Provided data:

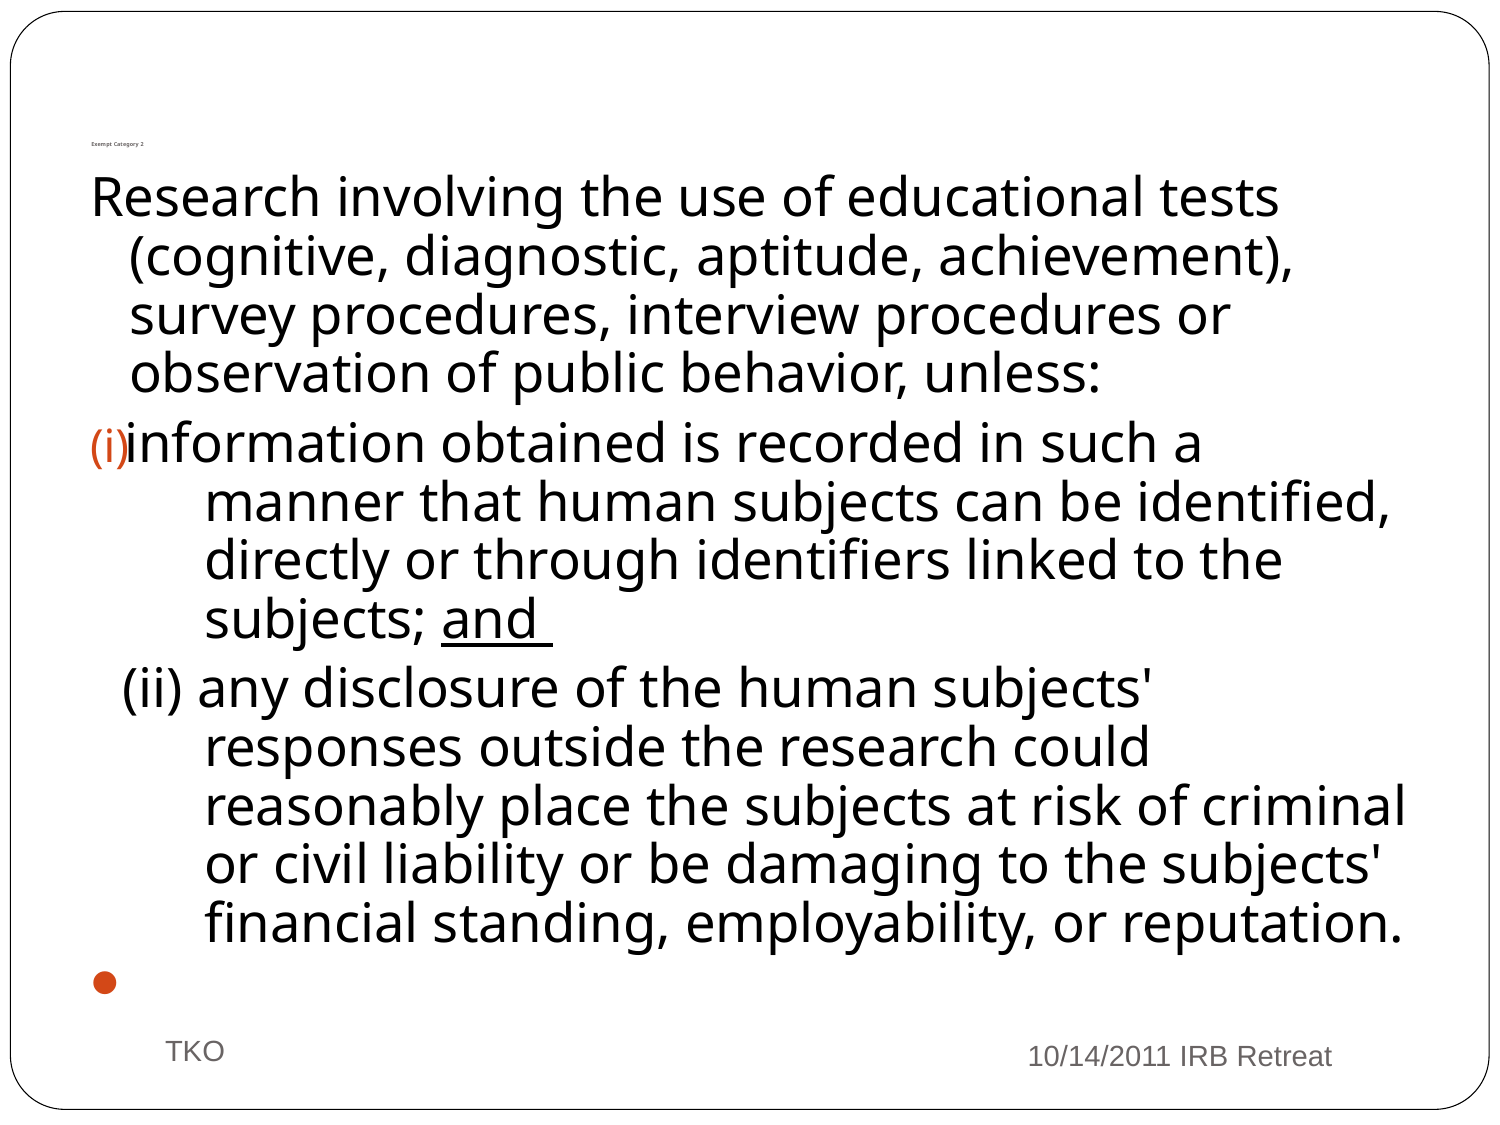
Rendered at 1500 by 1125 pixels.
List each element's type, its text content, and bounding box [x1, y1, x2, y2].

list Research involving the use of educational tests (cognitive, diagnostic, aptitude, achievement), survey procedures, interview procedures or observation of public behavior, unless: information obtained is recorded in such a manner that human subjects can be identified, directly or through identifiers linked to the subjects; and (ii) any disclosure of the human subjects' responses outside the research could reasonably place the subjects at risk of criminal or civil liability or be damaging to the subjects' financial standing, employability, or reputation. [75, 162, 1426, 1005]
title Exempt Category 2 [75, 45, 1388, 162]
text_box TKO [150, 1012, 801, 1088]
text_box 10/14/2011 IRB Retreat [1012, 1015, 1419, 1094]
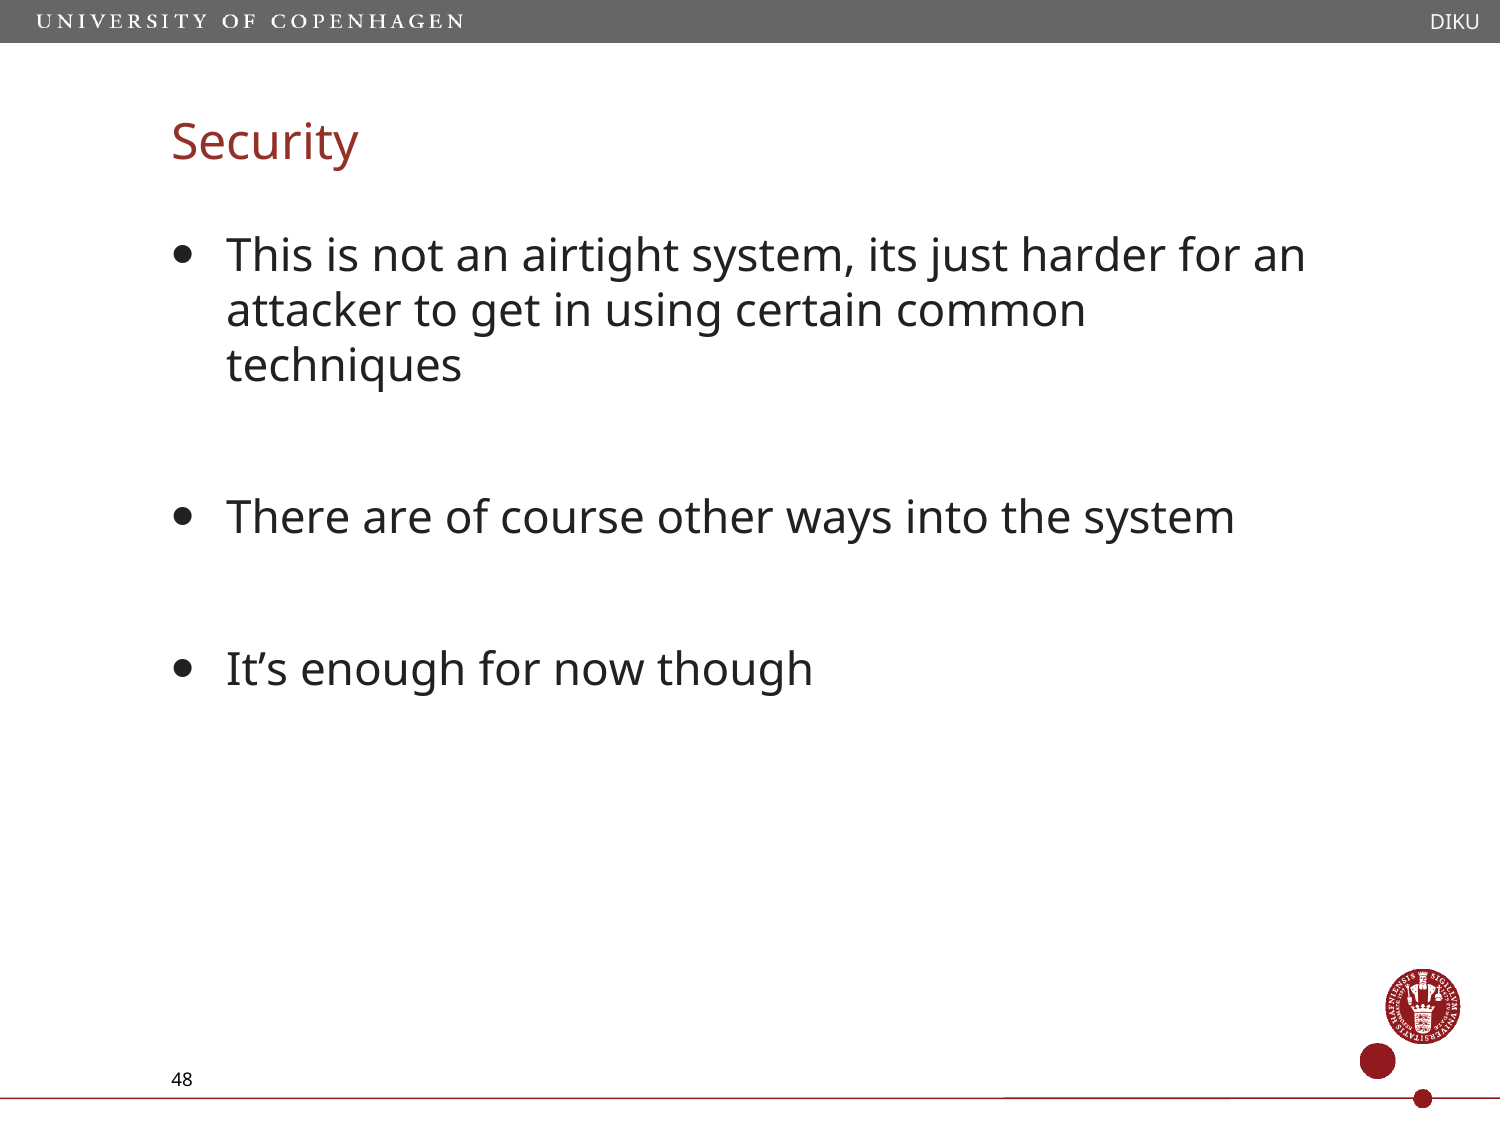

Task to carry out: Please copy the data word for word, starting at the beginning and stopping after the line that contains "list Research involving". Leave the pictures out of your copy.

Finished task:
Rendered at 1500 by 1125 pixels.
List each element's type, its text content, and bounding box [x1, y1, x2, y2].

list Research involving the use of educational tests (cognitive, diagnostic, aptitude, achievement), survey procedures, interview procedures or observation of public behavior, unless: information obtained is recorded in such a manner that human subjects can be identified, directly or through identifiers linked to the subjects; and (ii) any disclosure of the human subjects' responses outside the research could reasonably place the subjects at risk of criminal or civil liability or be damaging to the subjects' financial standing, employability, or reputation. [75, 162, 1426, 1005]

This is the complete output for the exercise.